Passwordless SSH can lock you out
If you follow standard security practices, you would not allow root
logins, let alone connections over SSH (as with Debian standard install). But this would deem your PVE unable to function properly, so you can only resort to fix your /etc/ssh/sshd_config
1 with the option:
PermitRootLogin prohibit-password
That way, you only allow connections with valid keys (not password). Prior to this, you would have copied over your public keys with ssh-copy-id
2 or otherwise add them to /root/.ssh/authorized_keys
.
But this has a huge caveat on any standard PVE install. When you examine the file, it is actually a symbolic link:
/root/.ssh/authorized_keys -> /etc/pve/priv/authorized_keys
This is because there’s already other nodes’ keys there to allow for cross-connecting - and the location is shared. This has several issues, most important of which is that the actual file lies in /etc/pve
which is a virtual filesystem 3 mounted only when all goes well during boot-up.
What could go wrong
If your /etc/pve
does not get mounted during bootup, your node will appear offline and will not be accessible over SSH, let alone GUI.
Warning
If accessing via other node’s GUI, you will get confusing Permission denied (publickey,password)
in the “Shell”.
You are essentially locked-out, despite the system otherwise booted up except for PVE services. You cannot troubleshoot over SSH, you would need to resort to OOB management or physical access.
This is because during your SSH connection, there’s no way to verify your key against the /etc/pve/priv/authorized_keys
.
Caution
If you allow root to authenticate also by password, it will lock you out of “GUI only”. Your SSH will not work - obviously - with key, but fallback to password prompt.
How to avoid this
You need to use your own authorized_keys
, different from the default that has been hijacked by PVE. The proper way to do this is define its location in the config:
cat > /etc/ssh/sshd_config.d/LocalAuthorizedKeys.conf <<< "AuthorizedKeysFile .ssh/local_authorized_keys"

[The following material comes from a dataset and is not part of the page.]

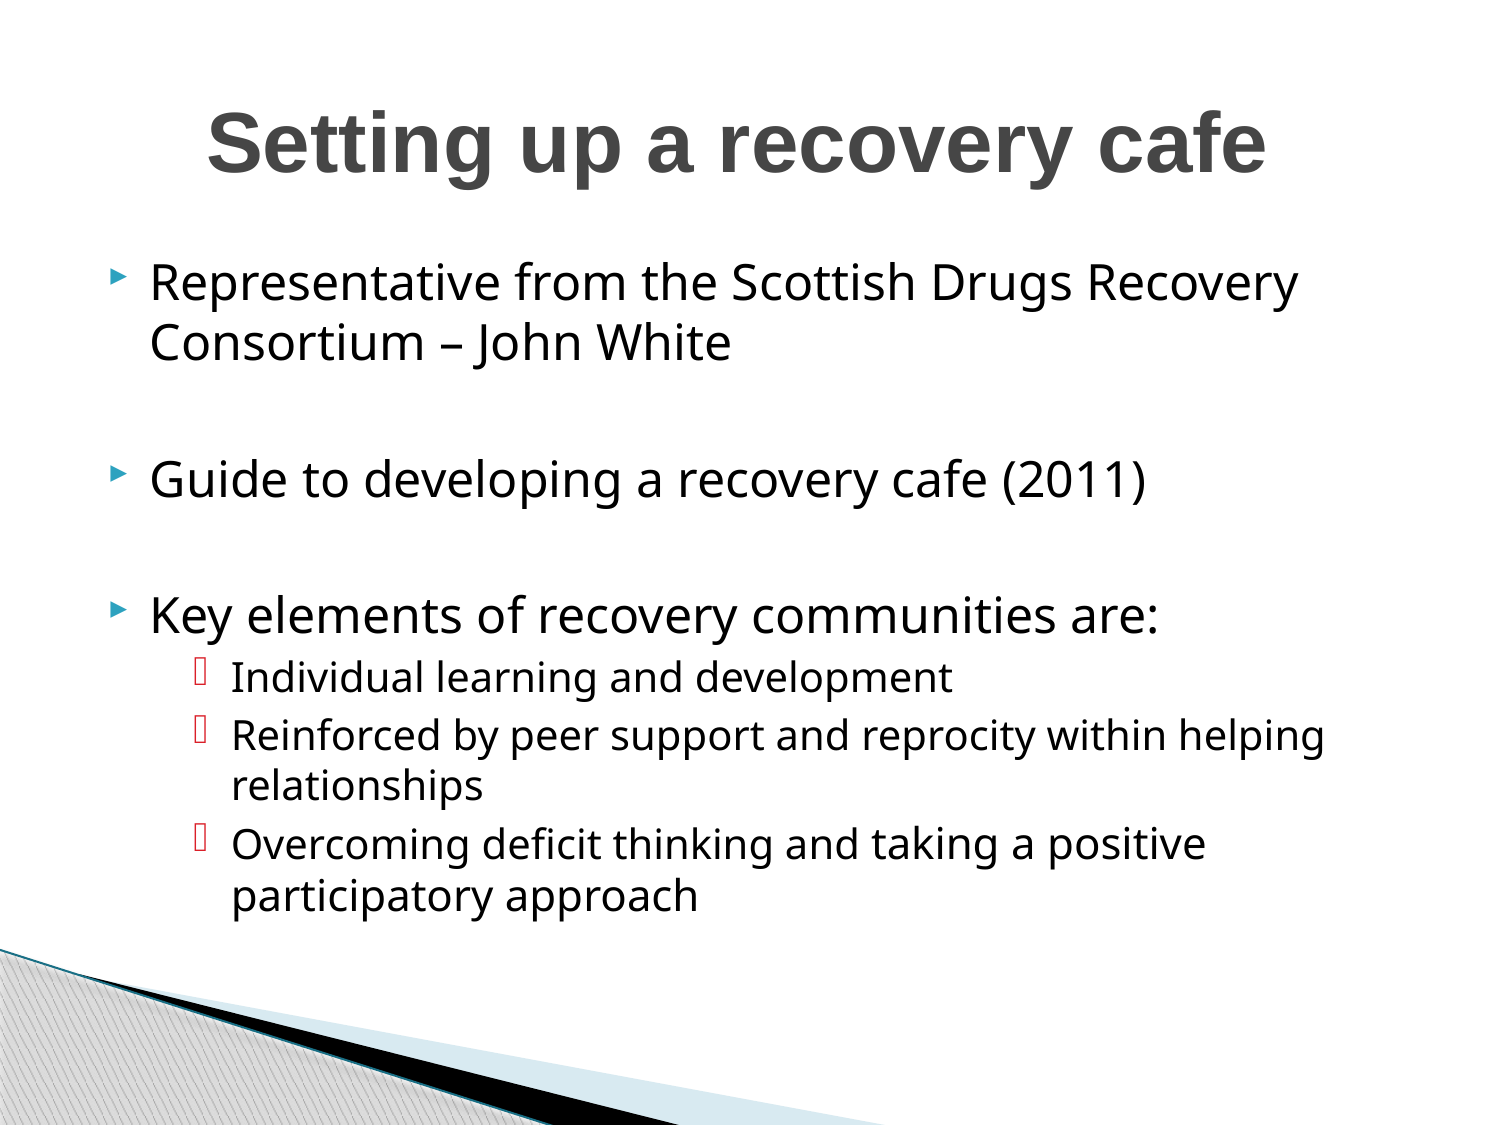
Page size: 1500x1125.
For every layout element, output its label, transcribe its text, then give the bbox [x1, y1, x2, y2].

title Setting up a recovery cafe [75, 45, 1425, 233]
list Representative from the Scottish Drugs Recovery Consortium – John White Guide to developing a recovery cafe (2011) Key elements of recovery communities are: Individual learning and development Reinforced by peer support and reprocity within helping relationships Overcoming deficit thinking and taking a positive participatory approach [75, 243, 1425, 986]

If you now copy your own keys to /root/.ssh/local_authorized_keys
file (on every node), you are immune from this design flaw.
Tip
There are even better ways to approach this, e.g. SSH certificates, in which case you are not prone to encounter this bug for your own setup. This is out of scope for this post.
FAQ
- What about non-privileged user & sudo?
This will work just fine, too. Note that PVE does not come with sudo
and will nevertheless require root
allowed to login over SSH to preserve full features.
- Why is this considered a design flaw?
Due to the Proxmox stack setup, inaccessible SSH for root
user prevents you to e.g. troubleshoot failing services (when SSH is healthy) even from GUI shell of a healthy node. It is impossible to remove SSH access for root
account in Proxmox without losing features, some of which are documented.

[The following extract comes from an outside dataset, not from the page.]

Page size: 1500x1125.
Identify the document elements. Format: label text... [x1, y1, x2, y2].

Since you cannot disable root
over SSH, you might as well embrace it, however if you have another way in through other steps (e.g. FAQ 1), it is just as good (the GUI path will still not work though).
- The incidence ratio of system “down” (but has full networking) vs “down down” (when it need to rescue from console / kvm) seems low.

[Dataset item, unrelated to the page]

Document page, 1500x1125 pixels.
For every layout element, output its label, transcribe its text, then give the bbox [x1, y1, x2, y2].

The issue is that failure of pve-cluster
service at boot (which needs to run also on standalone nodes) that causes the “lockout” is quite common side effect of e.g. networking misconfiguration or pmxcfs backend-database corruption. They are out of scope of this post, but happen definitely more often than just failing SSH, let alone networking as a whole. Also note that lots of home systems do not have OOB/KVM or even rely entirely on GUI.